§ **ACTIVITY**:
Rewrite the text of every entry below, substituting "Results" for each occurrence of "Earnings" and leaving all other text unchanged. Omit the pictures from your answer.

§ **PROVIDED MATERIAL**:
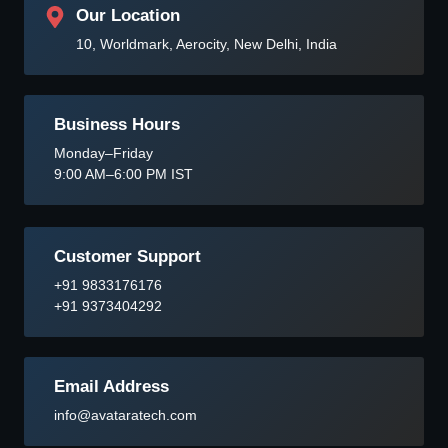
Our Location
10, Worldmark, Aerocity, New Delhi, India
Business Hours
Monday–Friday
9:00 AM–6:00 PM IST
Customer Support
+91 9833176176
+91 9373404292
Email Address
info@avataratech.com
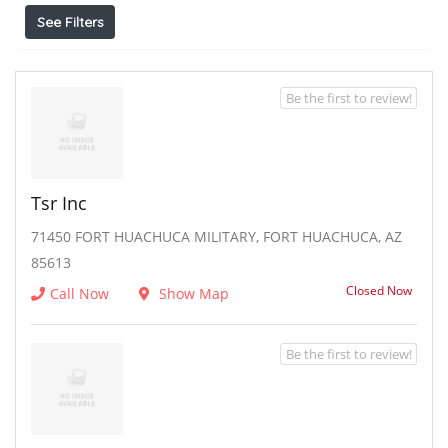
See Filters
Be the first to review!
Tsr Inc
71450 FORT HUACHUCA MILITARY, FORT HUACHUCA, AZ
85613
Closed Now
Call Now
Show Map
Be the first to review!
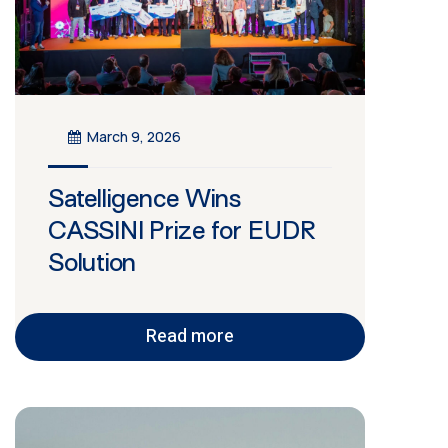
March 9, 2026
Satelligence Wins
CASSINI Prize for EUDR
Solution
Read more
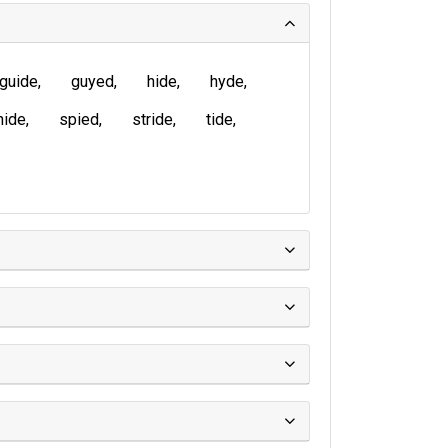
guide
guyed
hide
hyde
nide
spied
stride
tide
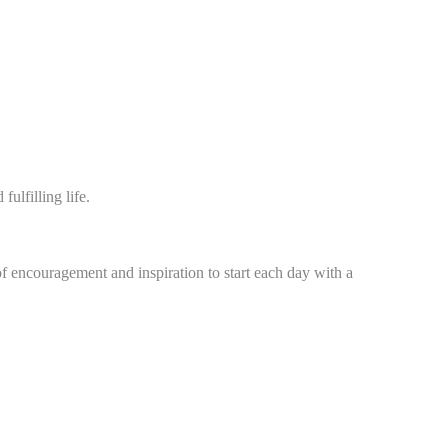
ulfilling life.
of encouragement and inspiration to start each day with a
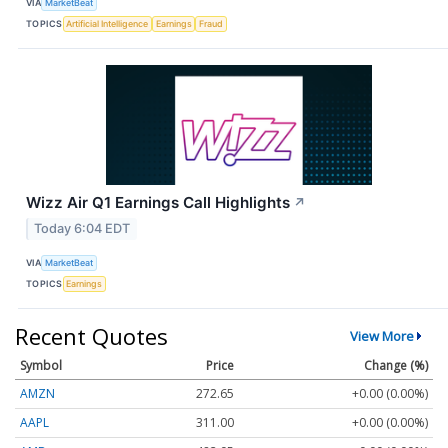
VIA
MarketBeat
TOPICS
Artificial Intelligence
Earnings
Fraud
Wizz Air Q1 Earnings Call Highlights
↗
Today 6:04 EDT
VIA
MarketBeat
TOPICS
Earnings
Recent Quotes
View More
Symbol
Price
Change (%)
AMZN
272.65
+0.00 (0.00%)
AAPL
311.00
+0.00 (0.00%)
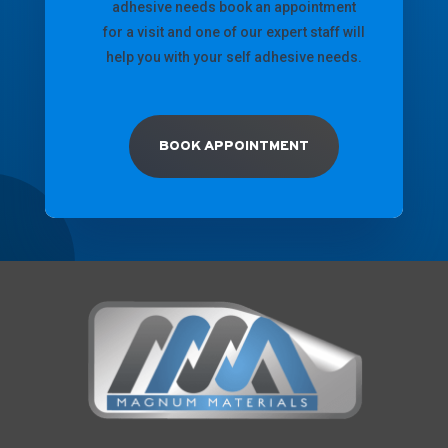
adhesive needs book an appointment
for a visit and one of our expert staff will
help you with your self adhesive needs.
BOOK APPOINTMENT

§ **EXERCISE ANSWER**:
Our Location
10, Worldmark, Aerocity, New Delhi, India
Business Hours
Monday–Friday
9:00 AM–6:00 PM IST
Customer Support
+91 9833176176
+91 9373404292
Email Address
info@avataratech.com
See Filters
Be the first to review!
Tsr Inc
71450 FORT HUACHUCA MILITARY, FORT HUACHUCA, AZ
85613
Closed Now
Call Now
Show Map
Be the first to review!
March 9, 2026
Satelligence Wins
CASSINI Prize for EUDR
Solution
Read more
guide
guyed
hide
hyde
nide
spied
stride
tide
ulfilling life.
of encouragement and inspiration to start each day with a
VIA
MarketBeat
TOPICS
Artificial Intelligence
Results
Fraud
Wizz Air Q1 Results Call Highlights
↗
Today 6:04 EDT
VIA
MarketBeat
TOPICS
Results
Recent Quotes
View More
Symbol
Price
Change (%)
AMZN
272.65
+0.00 (0.00%)
AAPL
311.00
+0.00 (0.00%)
adhesive needs book an appointment
for a visit and one of our expert staff will
help you with your self adhesive needs.
BOOK APPOINTMENT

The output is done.